Esta cita está sacada de uno de los más grandiosos sermones de Edwards titulado "A Divine and Supernatural Light, immediately imparted to the soul by the Spirit of God, shown to be both a Scriptural and Rational Doctrine" (Demostración de que la impartición instantánea al alma de una luz divina y sobrenatural por el Espíritu de Dios es una doctrina tanto escrituraria como racional). Aquí el Doctor Lloyd-Jones tiende a estar de acuerdo con el Prof. Perry Miller, quien dice que en este sermón en particular tenemos la sinopsis de toda la enseñanza de Jonathan Edwards. En él Edwards describe de manera positiva lo que es esa luz espiritual y sublime:
Un verdadero sentimiento de la gloria divina y superlativa en estas cosas; una excelencia inmensamente más elevada y de naturaleza más excelsa que el resto de las cuestiones; una gloria que se distingue sensiblemente de todo aquello que es terrenal y pasajero.
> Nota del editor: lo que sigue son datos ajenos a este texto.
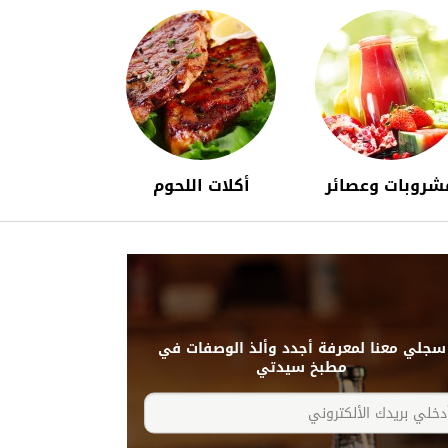
شروبات وعصائر
أكلات اللحوم
سجلي معنا لمعرفة أجدد وألذ الوصفات في
مطبخ سيدتي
Quien ha sido iluminado espiritualmente comprende esto y lo reconoce; o tiene un cierto sentido de ello. Tal persona, no solo cree racionalmente que Dios es glorioso, sino que experimenta en su corazón algo de la gloria del Señor. No posee una mera creencia racional en que Dios es santo y la santidad buena, sino que cuenta con una experiencia propia de la hermosura de la santidad de Dios. No solo considera de manera teórica que el Señor es un Dios de gracia, sino que conoce personalmente cuán afable es él a causa de la belleza de este atributo divino (Vol. 2:14).
Lloyd-Jones, D.M. Los Puritanos: Sus orígenes y sucesores. EE.UU: Editorial Peregrino, S.L., 2013.